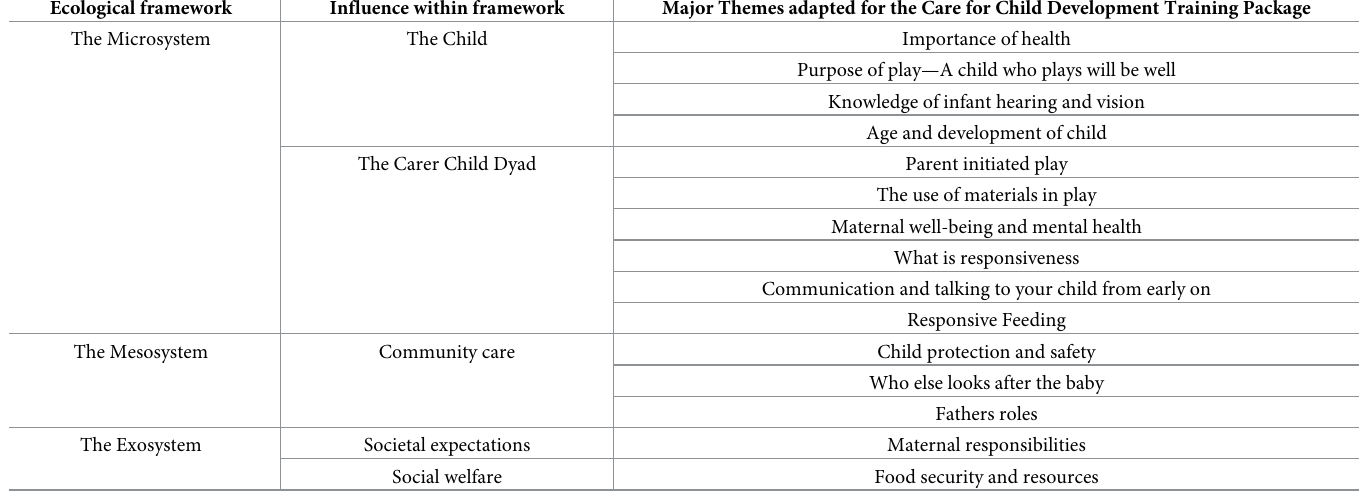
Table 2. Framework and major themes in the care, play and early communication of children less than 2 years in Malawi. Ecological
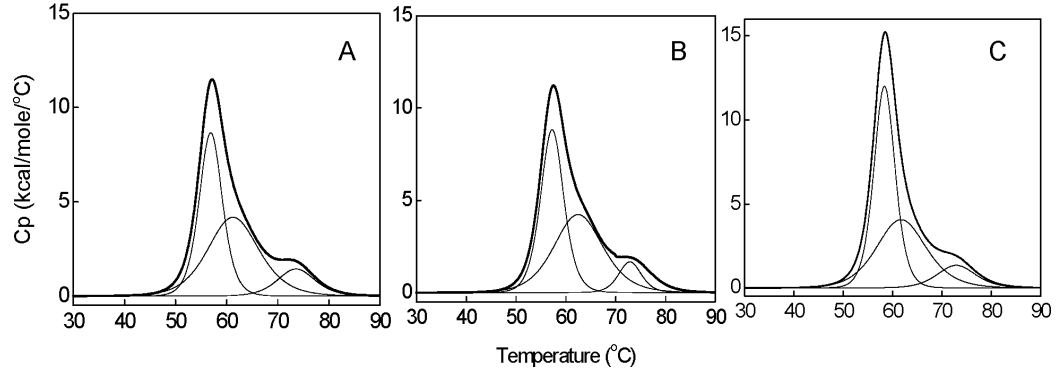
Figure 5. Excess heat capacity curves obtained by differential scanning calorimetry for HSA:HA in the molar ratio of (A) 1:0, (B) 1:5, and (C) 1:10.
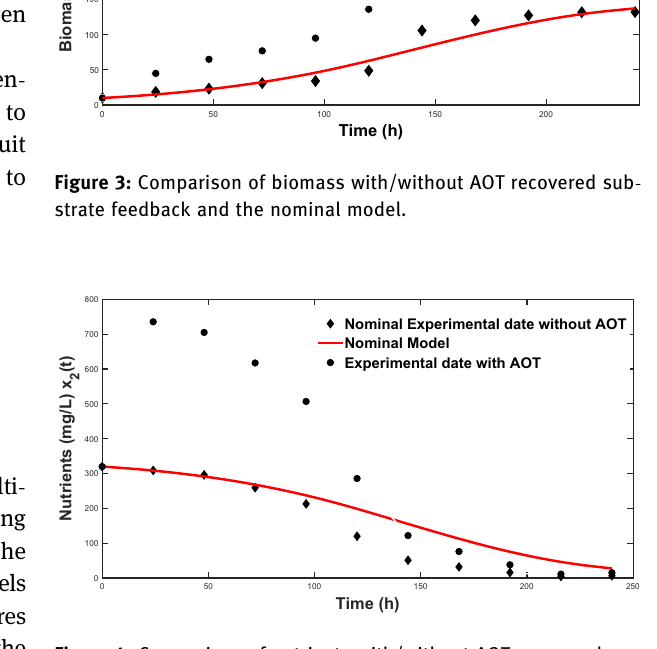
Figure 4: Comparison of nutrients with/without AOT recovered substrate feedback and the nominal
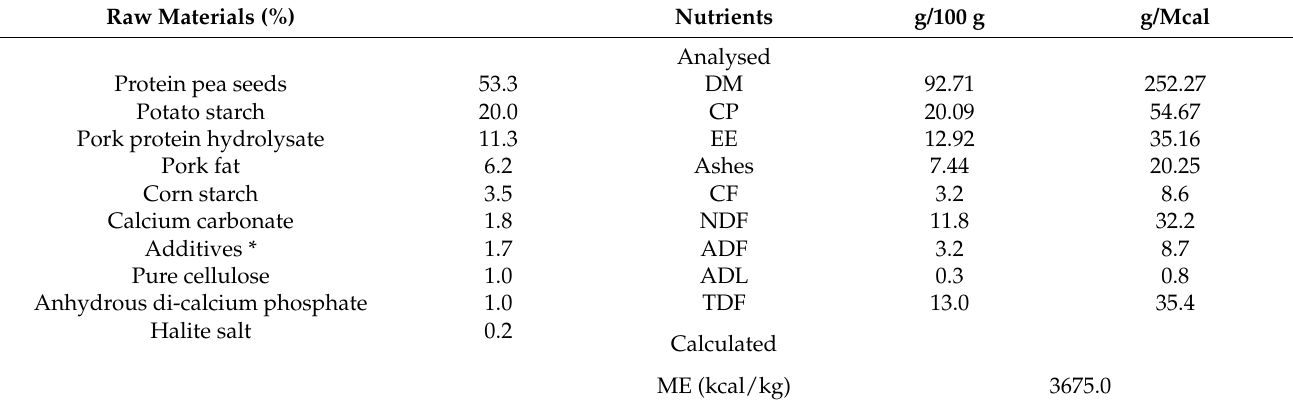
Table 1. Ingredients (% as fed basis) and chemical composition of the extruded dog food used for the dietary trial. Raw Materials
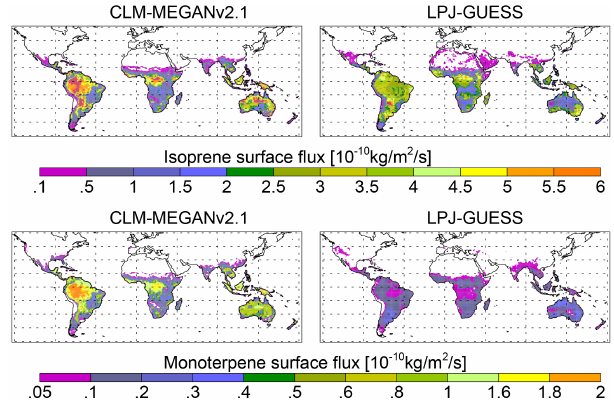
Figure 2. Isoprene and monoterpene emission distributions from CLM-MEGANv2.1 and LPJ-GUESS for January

——————————

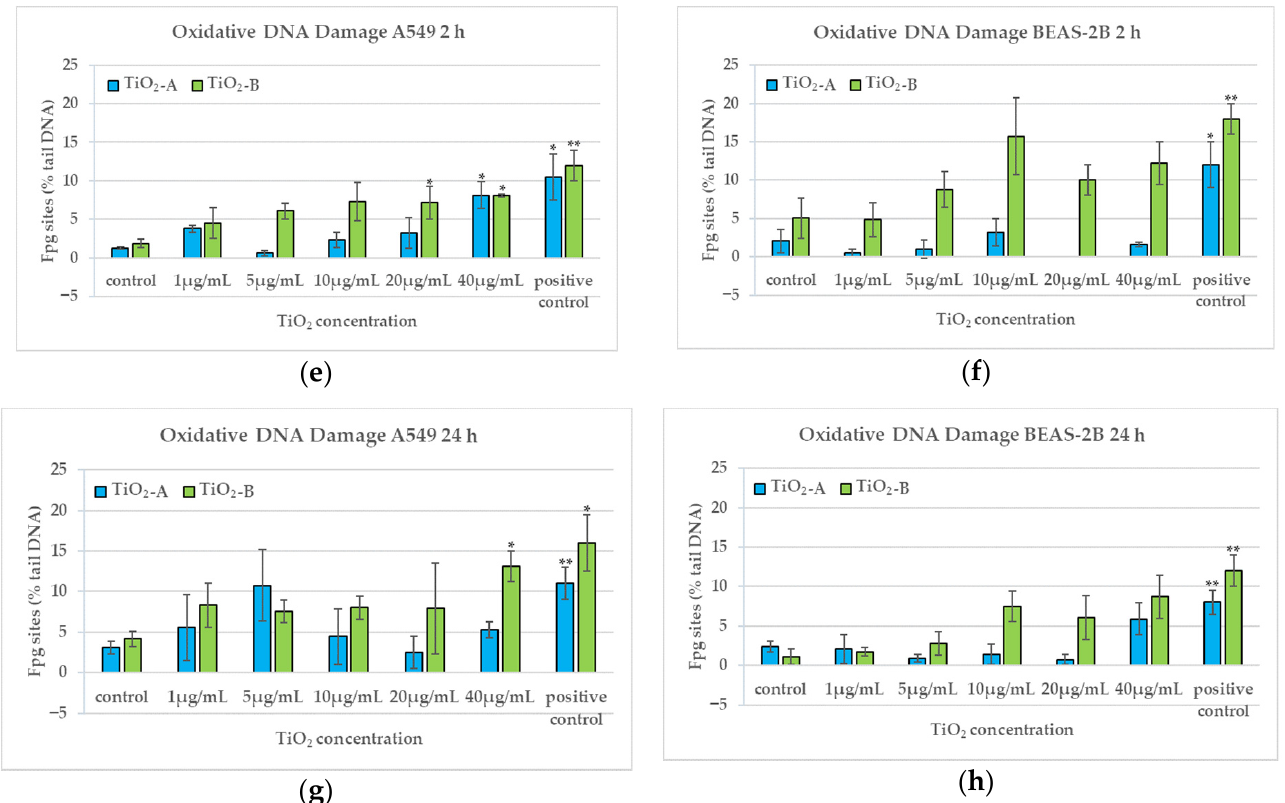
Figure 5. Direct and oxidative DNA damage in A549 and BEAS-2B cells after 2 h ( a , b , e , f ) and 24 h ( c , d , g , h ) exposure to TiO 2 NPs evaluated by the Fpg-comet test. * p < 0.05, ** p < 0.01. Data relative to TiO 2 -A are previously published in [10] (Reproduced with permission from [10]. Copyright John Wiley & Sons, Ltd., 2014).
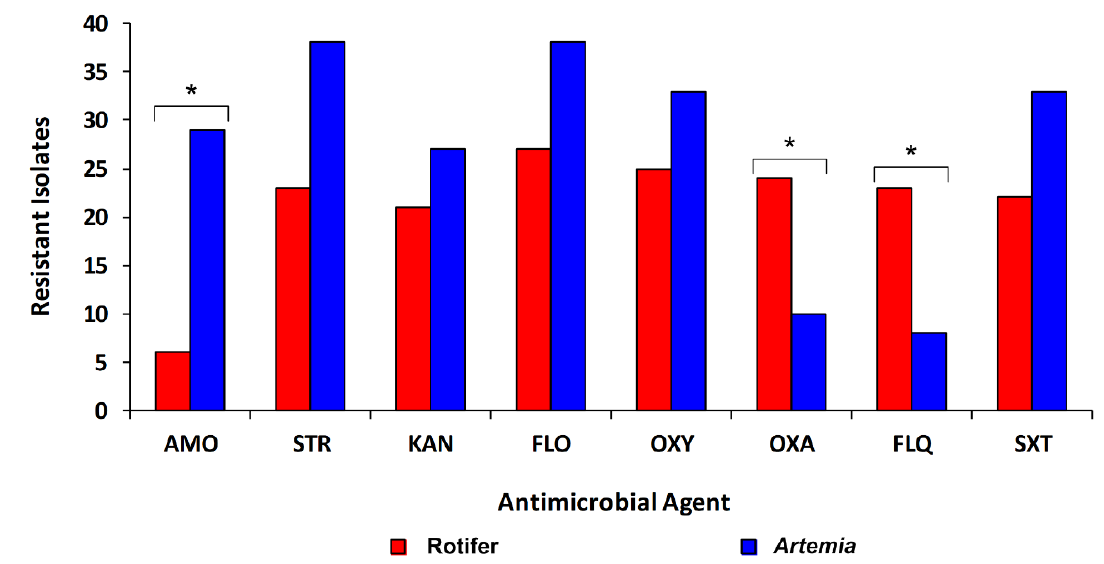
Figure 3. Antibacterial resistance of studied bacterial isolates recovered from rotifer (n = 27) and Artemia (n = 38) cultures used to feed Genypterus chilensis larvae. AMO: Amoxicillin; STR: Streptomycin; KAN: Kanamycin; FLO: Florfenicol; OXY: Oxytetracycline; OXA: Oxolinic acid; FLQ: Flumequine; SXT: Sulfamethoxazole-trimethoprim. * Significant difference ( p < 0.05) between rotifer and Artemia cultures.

——————————

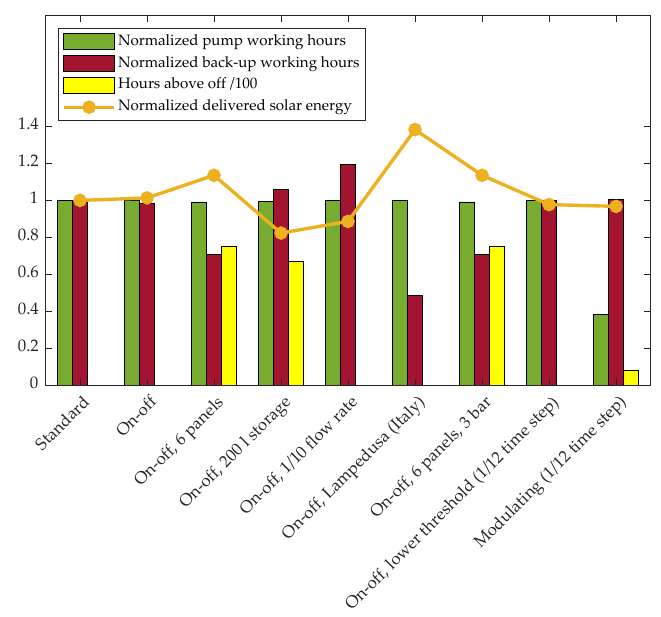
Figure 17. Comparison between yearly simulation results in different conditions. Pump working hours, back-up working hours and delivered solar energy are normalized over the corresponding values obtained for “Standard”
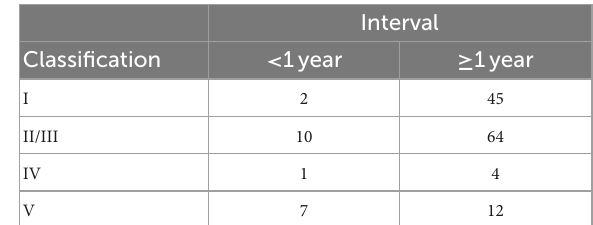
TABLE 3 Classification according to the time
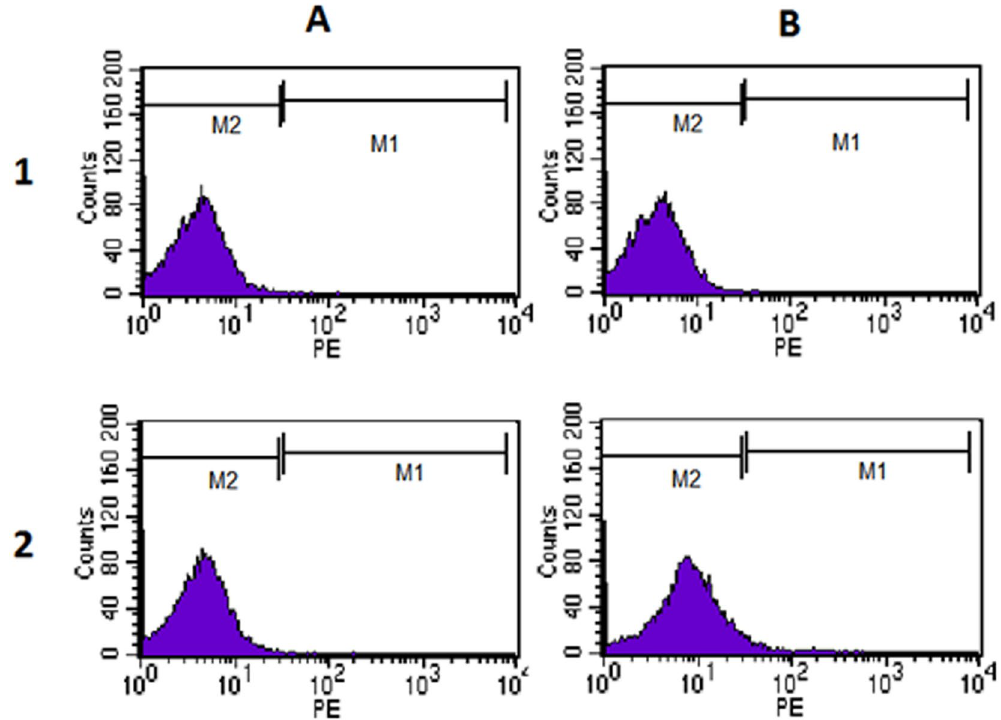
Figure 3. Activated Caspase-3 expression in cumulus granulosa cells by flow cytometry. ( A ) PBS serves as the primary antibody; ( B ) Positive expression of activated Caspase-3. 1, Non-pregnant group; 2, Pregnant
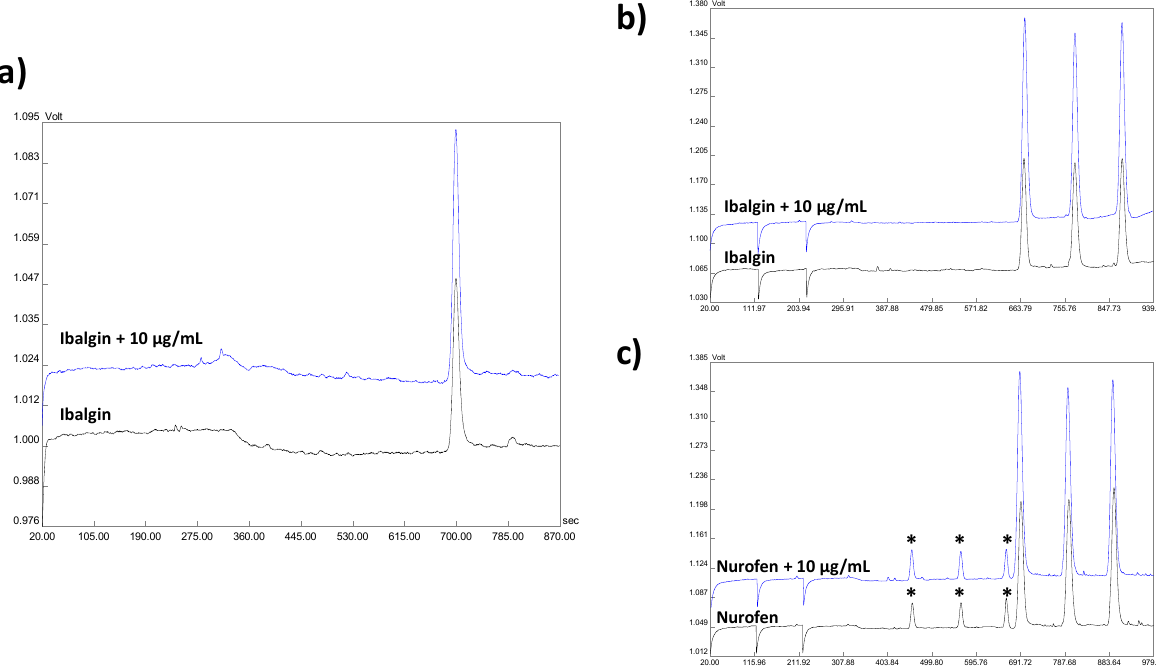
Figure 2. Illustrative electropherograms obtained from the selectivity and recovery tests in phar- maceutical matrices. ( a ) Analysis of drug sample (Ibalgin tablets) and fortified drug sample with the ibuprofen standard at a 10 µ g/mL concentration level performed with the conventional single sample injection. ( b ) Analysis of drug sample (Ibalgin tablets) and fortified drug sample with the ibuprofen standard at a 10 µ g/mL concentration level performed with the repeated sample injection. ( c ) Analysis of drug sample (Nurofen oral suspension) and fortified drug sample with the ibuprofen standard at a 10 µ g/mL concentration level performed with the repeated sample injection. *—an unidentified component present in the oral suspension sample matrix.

——————————

WORK INSTRUCTION
Nothing but the lines above from the line with "Table 1. Ingredients" up to and including the line with "Figure 2. Isoprene" should be returned, exactly as written and without pictures.

SOLVED PROBLEM
Table 1. Ingredients (% as fed basis) and chemical composition of the extruded dog food used for the dietary trial. Raw Materials
Figure 2. Isoprene and monoterpene emission distributions from CLM-MEGANv2.1 and LPJ-GUESS for January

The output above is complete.